- **GIVEN DATA**
--------------------
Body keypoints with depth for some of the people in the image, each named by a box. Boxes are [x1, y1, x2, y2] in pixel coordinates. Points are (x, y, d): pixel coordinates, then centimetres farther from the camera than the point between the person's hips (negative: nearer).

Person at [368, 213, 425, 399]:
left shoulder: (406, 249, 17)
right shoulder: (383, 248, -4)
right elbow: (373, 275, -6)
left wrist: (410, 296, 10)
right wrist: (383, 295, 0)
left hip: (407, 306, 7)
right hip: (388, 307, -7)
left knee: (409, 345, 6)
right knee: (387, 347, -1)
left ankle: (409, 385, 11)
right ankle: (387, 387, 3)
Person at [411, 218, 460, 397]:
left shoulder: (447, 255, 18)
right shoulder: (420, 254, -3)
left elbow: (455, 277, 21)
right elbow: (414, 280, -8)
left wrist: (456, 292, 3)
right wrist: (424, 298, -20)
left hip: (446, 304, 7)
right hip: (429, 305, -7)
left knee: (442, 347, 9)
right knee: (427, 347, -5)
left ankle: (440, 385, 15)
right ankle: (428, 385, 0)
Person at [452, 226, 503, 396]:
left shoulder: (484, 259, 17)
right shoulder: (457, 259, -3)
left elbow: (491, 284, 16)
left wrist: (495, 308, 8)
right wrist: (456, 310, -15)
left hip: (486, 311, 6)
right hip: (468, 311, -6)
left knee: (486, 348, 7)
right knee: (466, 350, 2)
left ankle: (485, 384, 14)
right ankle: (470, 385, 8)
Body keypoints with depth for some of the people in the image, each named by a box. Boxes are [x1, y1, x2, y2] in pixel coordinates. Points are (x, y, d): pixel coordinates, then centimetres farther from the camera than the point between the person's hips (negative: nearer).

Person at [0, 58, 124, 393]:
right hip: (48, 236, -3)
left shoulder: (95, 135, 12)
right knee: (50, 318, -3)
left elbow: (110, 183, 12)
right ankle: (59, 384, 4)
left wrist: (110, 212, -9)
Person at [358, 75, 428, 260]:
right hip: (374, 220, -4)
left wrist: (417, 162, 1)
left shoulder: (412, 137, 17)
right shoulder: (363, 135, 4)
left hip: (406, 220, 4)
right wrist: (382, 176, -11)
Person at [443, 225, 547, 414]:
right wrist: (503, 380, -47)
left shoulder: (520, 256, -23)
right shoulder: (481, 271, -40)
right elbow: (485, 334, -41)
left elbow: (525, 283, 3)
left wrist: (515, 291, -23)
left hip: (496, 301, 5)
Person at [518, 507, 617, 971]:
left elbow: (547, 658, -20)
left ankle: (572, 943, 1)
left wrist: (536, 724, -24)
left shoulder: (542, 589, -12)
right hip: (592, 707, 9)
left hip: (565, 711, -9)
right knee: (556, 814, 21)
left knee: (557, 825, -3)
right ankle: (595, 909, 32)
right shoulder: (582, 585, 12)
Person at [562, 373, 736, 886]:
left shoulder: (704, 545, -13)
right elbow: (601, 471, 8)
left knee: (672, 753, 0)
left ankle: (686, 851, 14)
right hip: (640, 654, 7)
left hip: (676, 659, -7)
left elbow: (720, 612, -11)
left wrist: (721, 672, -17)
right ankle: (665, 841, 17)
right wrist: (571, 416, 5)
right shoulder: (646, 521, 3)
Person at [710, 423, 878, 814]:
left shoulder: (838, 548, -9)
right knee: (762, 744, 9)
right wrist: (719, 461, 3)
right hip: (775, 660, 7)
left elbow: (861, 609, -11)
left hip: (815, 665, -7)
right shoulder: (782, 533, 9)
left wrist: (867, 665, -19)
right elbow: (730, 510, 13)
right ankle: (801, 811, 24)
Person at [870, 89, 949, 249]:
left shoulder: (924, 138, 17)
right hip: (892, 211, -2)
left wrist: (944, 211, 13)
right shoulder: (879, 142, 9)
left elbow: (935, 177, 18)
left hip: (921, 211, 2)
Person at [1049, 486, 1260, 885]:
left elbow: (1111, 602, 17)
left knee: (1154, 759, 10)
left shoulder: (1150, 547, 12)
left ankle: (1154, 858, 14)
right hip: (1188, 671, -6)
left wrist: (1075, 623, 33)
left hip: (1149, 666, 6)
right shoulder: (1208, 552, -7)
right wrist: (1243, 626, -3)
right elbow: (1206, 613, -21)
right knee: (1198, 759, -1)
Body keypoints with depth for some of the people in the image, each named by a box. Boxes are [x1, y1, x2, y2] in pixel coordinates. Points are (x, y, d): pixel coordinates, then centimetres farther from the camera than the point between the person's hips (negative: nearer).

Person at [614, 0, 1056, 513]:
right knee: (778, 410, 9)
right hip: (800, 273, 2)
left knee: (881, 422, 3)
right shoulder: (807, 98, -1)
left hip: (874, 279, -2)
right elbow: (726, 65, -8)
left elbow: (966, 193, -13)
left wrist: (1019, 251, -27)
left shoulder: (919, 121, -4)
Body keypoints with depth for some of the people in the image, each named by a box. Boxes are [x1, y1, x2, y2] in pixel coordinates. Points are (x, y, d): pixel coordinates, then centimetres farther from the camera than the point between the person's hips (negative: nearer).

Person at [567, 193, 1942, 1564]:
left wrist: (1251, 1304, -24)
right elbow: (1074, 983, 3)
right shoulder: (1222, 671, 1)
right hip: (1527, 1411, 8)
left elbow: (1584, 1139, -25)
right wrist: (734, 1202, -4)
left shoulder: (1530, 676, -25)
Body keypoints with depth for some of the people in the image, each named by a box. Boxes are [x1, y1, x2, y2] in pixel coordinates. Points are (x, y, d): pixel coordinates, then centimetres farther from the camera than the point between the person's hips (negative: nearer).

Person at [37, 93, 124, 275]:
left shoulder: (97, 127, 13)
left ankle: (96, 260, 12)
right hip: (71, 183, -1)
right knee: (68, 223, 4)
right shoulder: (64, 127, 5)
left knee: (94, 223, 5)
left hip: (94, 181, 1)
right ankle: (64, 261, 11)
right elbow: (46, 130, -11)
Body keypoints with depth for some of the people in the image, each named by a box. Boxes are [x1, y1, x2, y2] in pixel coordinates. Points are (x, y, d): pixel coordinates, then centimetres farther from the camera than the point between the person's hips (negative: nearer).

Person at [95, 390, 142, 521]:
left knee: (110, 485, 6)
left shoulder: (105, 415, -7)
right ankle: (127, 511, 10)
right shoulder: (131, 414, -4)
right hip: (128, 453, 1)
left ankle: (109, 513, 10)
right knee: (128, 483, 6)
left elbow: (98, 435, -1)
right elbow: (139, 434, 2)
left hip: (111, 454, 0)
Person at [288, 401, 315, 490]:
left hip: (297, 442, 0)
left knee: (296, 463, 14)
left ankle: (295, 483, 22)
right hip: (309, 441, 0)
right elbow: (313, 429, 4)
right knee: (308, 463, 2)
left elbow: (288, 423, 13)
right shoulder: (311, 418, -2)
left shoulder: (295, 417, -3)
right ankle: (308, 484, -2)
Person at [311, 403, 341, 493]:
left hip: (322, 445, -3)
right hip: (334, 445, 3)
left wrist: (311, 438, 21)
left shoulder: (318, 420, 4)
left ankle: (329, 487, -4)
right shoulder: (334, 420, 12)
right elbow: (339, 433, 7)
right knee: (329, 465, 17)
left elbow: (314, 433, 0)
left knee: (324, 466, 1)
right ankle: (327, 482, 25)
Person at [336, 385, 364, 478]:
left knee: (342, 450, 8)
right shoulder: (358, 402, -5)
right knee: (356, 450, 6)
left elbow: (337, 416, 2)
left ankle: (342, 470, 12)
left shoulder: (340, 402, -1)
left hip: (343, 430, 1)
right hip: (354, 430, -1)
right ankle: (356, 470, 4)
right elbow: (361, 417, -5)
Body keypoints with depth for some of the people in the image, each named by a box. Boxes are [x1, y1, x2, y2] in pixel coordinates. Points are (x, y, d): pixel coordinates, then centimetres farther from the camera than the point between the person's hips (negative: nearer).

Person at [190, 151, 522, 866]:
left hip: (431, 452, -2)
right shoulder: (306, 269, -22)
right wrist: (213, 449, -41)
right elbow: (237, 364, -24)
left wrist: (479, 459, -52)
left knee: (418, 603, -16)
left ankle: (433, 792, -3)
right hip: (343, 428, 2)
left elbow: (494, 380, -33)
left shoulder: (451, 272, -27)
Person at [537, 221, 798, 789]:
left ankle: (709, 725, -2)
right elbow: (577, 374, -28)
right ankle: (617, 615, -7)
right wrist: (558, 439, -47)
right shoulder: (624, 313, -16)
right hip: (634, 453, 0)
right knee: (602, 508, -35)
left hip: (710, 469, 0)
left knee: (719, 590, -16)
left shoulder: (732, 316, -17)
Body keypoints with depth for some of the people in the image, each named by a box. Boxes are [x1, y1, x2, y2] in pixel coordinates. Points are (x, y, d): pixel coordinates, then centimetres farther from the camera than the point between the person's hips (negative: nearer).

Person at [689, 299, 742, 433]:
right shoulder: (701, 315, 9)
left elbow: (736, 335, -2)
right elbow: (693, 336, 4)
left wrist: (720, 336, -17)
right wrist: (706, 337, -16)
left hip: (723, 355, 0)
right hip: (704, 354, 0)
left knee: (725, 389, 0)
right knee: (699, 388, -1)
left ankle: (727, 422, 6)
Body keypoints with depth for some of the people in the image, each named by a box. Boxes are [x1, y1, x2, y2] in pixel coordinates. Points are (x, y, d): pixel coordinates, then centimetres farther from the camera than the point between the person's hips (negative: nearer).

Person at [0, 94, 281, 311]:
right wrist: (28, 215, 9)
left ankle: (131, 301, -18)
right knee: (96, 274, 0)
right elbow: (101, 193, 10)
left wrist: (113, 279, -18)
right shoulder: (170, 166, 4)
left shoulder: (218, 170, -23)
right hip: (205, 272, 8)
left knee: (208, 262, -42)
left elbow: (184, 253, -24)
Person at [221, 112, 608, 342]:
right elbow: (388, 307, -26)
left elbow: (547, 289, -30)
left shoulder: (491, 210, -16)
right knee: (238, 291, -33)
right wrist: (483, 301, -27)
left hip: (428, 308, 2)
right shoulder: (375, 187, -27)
--------------------
- **TASK ITEM**
Taking the line with "left knee: (725, 389, 0)" as the first, copy every line through the end of the entries above exactly, with no others.

- **EXERCISE ANSWER**
left knee: (725, 389, 0)
right knee: (699, 388, -1)
left ankle: (727, 422, 6)
Body keypoints with depth for some of the people in the image, each named by a box. Boxes are [x1, y1, x2, y2] in pixel coordinates. Points are (x, y, d): pixel coordinates, then centimetres farther from the camera than the point between the person's hips (negative: nearer).

Person at [0, 94, 281, 311]:
right wrist: (28, 215, 9)
left ankle: (131, 301, -18)
right knee: (96, 274, 0)
right elbow: (101, 193, 10)
left wrist: (113, 279, -18)
right shoulder: (170, 166, 4)
left shoulder: (218, 170, -23)
right hip: (205, 272, 8)
left knee: (208, 262, -42)
left elbow: (184, 253, -24)
Person at [221, 112, 608, 342]:
right elbow: (388, 307, -26)
left elbow: (547, 289, -30)
left shoulder: (491, 210, -16)
right knee: (238, 291, -33)
right wrist: (483, 301, -27)
left hip: (428, 308, 2)
right shoulder: (375, 187, -27)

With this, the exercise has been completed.